## WHAT TO DO
Look for the string "inches" in the data below, and copy each line that holds it.

## DATA FOR THIS EXERCISE

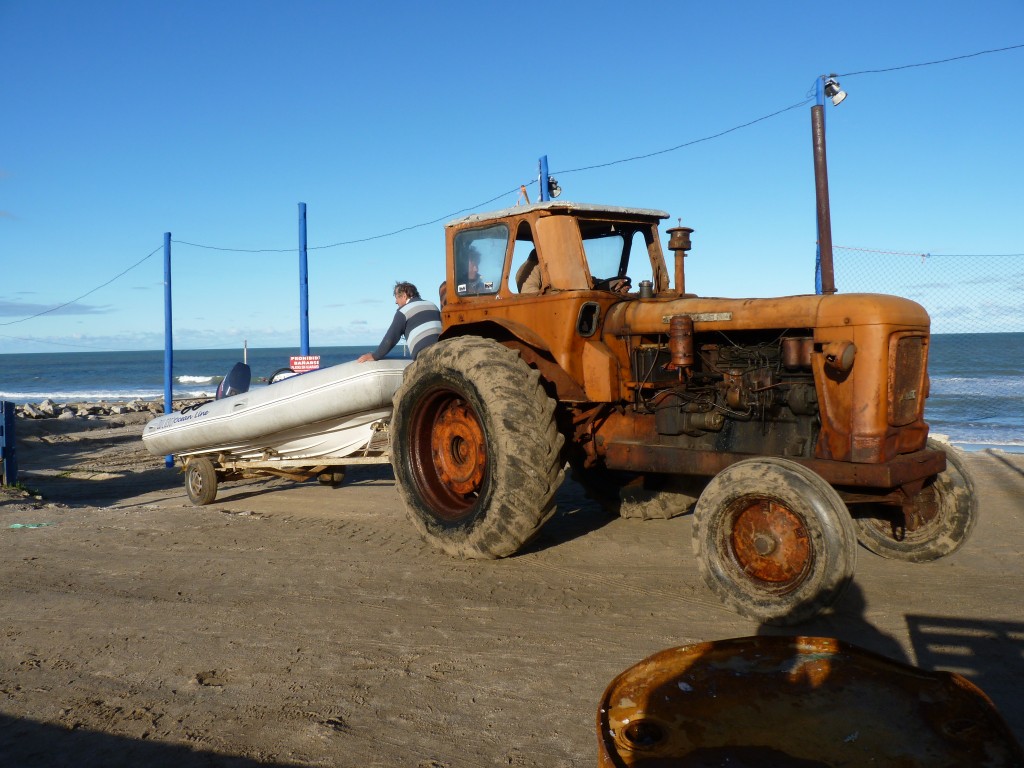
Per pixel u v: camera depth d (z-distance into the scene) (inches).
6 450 398.6
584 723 119.6
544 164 450.0
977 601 168.9
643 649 147.2
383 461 297.6
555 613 169.3
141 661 148.0
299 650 151.6
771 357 186.7
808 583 151.9
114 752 114.0
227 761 110.8
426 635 157.9
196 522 277.6
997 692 124.9
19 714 127.0
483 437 209.6
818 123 366.0
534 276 225.9
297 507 315.6
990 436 612.4
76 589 196.2
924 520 197.9
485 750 112.5
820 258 369.1
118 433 734.5
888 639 148.1
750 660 81.9
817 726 68.5
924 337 177.9
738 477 162.7
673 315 197.3
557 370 207.8
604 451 217.3
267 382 365.4
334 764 109.7
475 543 205.9
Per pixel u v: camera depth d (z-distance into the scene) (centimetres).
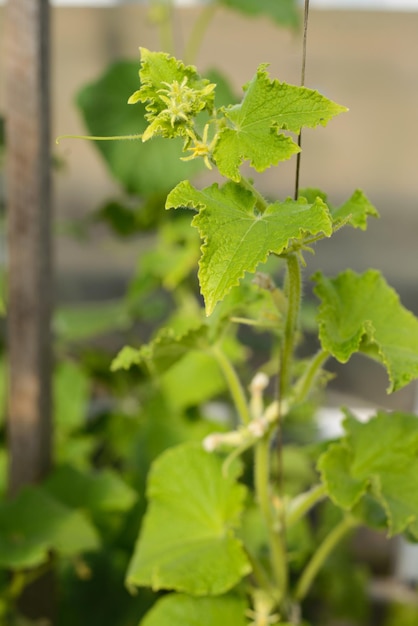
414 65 151
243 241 85
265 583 110
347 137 156
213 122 88
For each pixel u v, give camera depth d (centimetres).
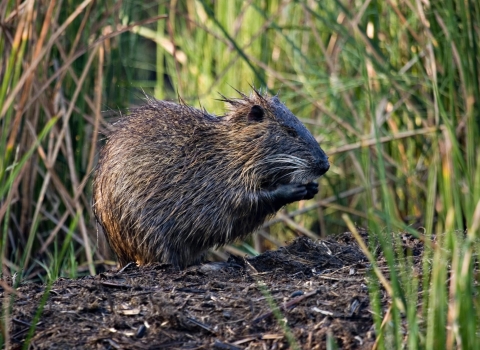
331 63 1267
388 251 561
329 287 712
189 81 1483
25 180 1114
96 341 640
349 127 1241
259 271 809
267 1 1430
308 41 1420
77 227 1196
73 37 1186
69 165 1104
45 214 1148
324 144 1386
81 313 689
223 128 910
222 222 905
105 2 1209
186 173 891
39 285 767
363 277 744
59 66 1167
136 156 895
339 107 1276
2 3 972
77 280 782
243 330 646
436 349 544
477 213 528
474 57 1030
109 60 1250
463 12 1029
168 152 894
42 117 1148
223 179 897
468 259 531
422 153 1241
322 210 1414
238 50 1111
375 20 1227
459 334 546
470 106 822
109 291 736
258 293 714
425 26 1098
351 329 630
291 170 918
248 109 920
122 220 901
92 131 1230
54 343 639
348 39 1199
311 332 631
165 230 891
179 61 1517
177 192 888
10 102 805
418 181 1227
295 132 923
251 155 900
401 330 609
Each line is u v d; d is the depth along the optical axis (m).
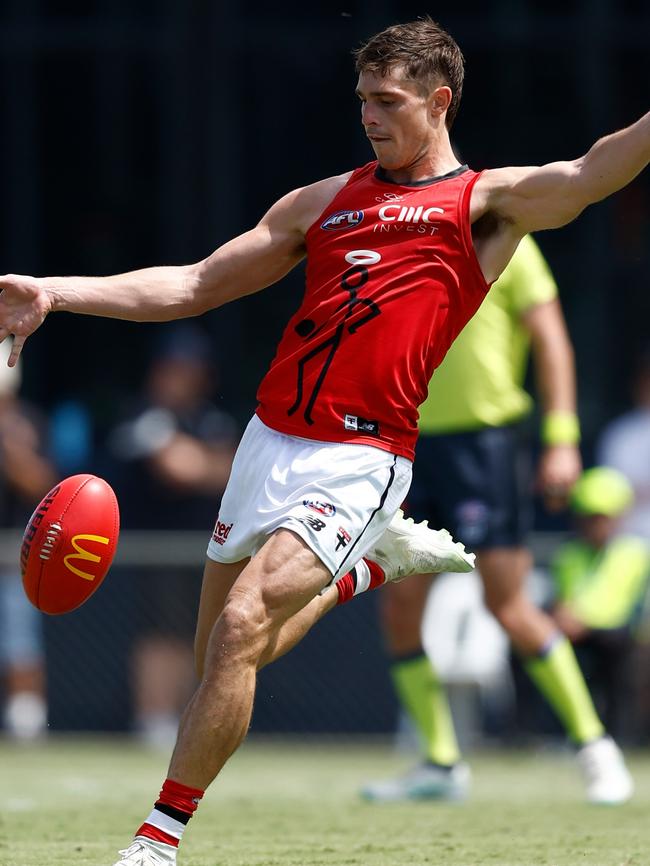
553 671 26.53
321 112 52.94
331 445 16.05
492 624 36.53
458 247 16.25
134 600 38.88
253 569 15.51
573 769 33.72
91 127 53.16
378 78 16.34
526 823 23.25
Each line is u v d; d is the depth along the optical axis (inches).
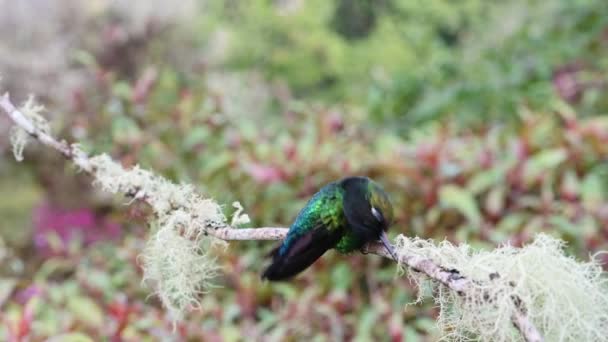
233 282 237.3
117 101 309.9
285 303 231.9
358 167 258.7
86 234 317.1
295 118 347.6
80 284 238.2
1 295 226.5
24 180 429.7
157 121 306.3
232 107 339.0
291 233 116.5
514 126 319.0
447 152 267.1
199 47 461.1
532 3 539.5
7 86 387.2
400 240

## RESPONSE TO THIS TASK
Per pixel u v: camera depth d (z-distance into the scene) (inches).
Each line is u v d; d is the depth along the optical axis (inches).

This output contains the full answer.